Tonight, I'm keeping it simple and French with very little P Epices, but just enough to be delicious.
My neighbors donated an overgrown zucchini to me, here is its partial transformation:
Serves 6-7 as an appetizer, 2-3 as a meal
equivalence of 3 zucchini, sliced
1 1/2 onions, sliced
sprinkling of salt
lots of fresh ground pepper
1/2 tsp paprika
3 Tbsp EVOO
2 eggs, beaten
1/2 cup (12 cL) heavy cream
2 tsp really good mustard
slices of fresh goat cheese (as much as you want)
1 pate brisée (I will make my own one day, but not today)
1.  Brown the onions in half the EVOO, adding a pinch of salt.  This should take a while, probably no less than 15 minutes.  Set aside.
2.  In the rest of the EVOO, sautée the zucchini, adding a pinch of salt, the paprika, and lots of fresh ground pepper.  You want it to be colored, but not mushy.
3.  Add the onions into the zucchini.  Turn off the heat and set aside to let the flavors infuse.
4.  In a bowl, beat the eggs and cream together.
5.  Preheat oven to 180°C 350°F.  If using a store bought pastry, remove it from the fridge 10 minutes before using it, then stab it multiple times with a fork.
6.  Bake the empty stabbed pastry for 10 minutes, making sure the sides don't fold over.
7.  Spread the mustard over the bottom of the prepped pastry.  Add the zucchini onion mixture, then arrange the goat cheese before pouring the egg mixture over it all.

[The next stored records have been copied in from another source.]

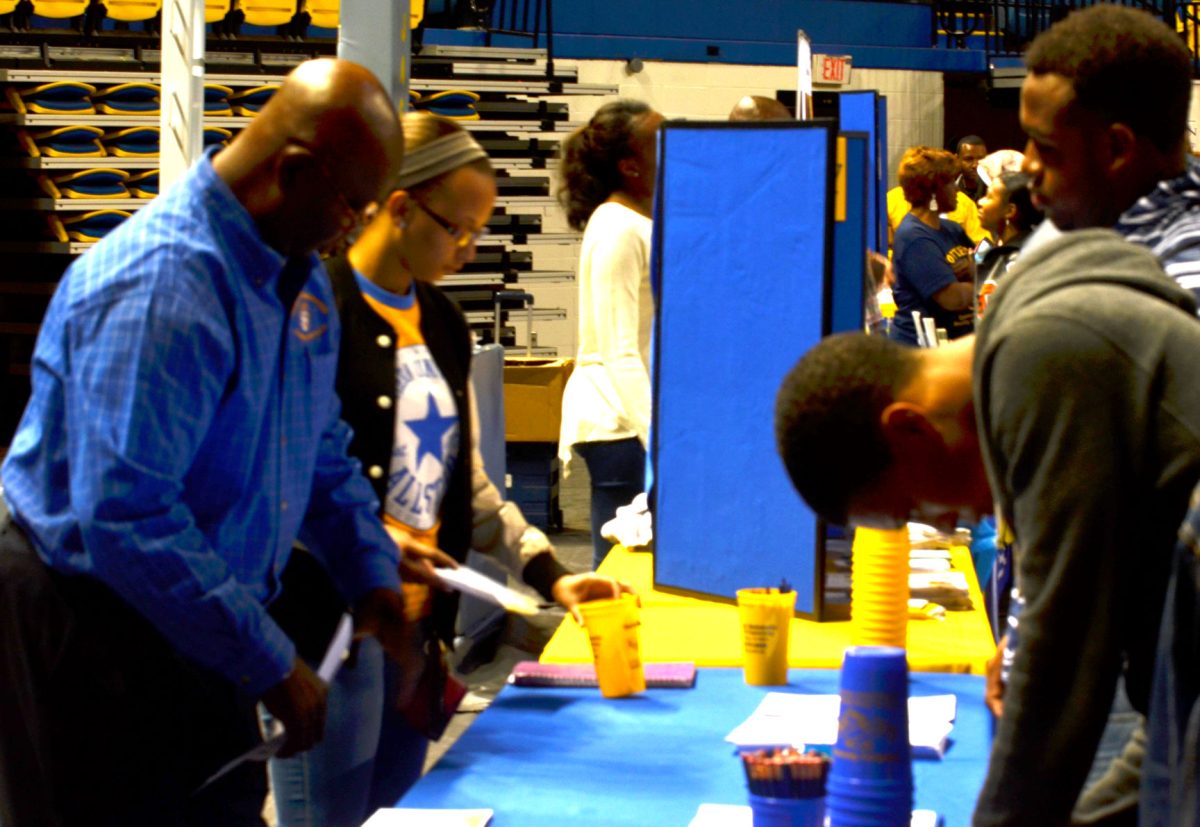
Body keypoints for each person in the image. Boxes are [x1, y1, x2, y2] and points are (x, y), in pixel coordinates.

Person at [0, 58, 425, 826]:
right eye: (351, 207)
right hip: (91, 628)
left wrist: (370, 573)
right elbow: (127, 518)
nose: (353, 230)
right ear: (291, 173)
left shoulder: (296, 282)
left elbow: (319, 447)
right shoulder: (163, 287)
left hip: (194, 618)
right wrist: (267, 658)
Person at [266, 111, 634, 827]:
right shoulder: (318, 312)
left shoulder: (443, 322)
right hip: (333, 632)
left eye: (478, 232)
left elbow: (465, 482)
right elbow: (286, 485)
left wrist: (547, 572)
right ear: (399, 207)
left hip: (418, 632)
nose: (468, 249)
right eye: (457, 229)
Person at [774, 228, 1200, 826]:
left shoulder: (1044, 363)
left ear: (911, 430)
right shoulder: (1034, 339)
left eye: (919, 513)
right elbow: (1168, 736)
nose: (949, 524)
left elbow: (1062, 670)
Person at [1020, 4, 1200, 303]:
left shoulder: (1184, 271)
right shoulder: (1075, 221)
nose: (1027, 163)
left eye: (1046, 147)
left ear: (1117, 149)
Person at [557, 99, 665, 567]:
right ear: (630, 166)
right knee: (621, 568)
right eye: (660, 142)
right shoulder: (616, 228)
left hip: (632, 420)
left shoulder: (642, 220)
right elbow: (619, 350)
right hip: (618, 424)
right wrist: (660, 435)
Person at [888, 146, 976, 346]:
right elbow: (952, 298)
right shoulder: (914, 237)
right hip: (921, 349)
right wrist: (983, 285)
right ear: (934, 191)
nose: (957, 190)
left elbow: (984, 263)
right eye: (951, 183)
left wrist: (975, 270)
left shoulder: (952, 229)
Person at [975, 170, 1043, 315]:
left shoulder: (1019, 259)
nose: (980, 202)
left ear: (1010, 211)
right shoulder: (1005, 250)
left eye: (989, 196)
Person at [956, 134, 989, 203]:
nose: (975, 165)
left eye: (981, 159)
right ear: (957, 160)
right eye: (969, 159)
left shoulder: (995, 192)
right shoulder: (950, 192)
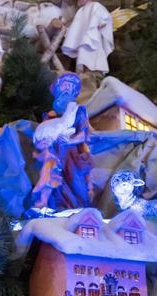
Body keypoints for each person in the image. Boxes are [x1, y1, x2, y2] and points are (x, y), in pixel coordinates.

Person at [30, 72, 93, 211]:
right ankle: (48, 205)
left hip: (72, 153)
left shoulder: (78, 111)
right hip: (52, 152)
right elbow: (42, 136)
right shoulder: (49, 116)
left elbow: (83, 133)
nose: (67, 89)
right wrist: (42, 144)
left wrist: (70, 141)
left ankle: (77, 209)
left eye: (71, 86)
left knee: (74, 181)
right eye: (64, 85)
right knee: (50, 178)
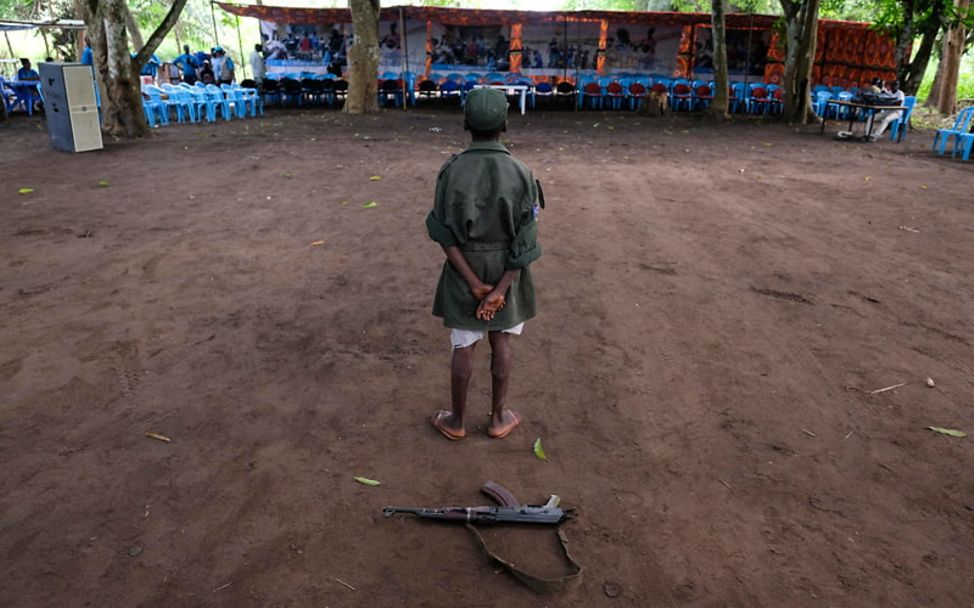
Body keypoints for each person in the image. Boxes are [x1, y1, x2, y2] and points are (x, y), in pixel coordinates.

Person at [425, 88, 543, 441]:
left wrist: (474, 283)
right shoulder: (521, 172)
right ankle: (497, 417)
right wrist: (500, 291)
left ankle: (456, 420)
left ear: (465, 123)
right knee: (501, 340)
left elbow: (443, 232)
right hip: (506, 268)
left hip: (465, 267)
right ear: (505, 125)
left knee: (463, 343)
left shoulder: (451, 170)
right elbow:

8.  Bake for approx 30 minutes, then let cool at least 5 minutes before serving.
I served mine as a meal with a beet-apple-carrot-lime-scallion salad.
Simply delicious, although not very pretty.

The rest of the transformation will be taking place tomorrow on the plancha, alongside some sea friends and chile oil.  Ah yes, now THAT is what gets my heart throbbing!!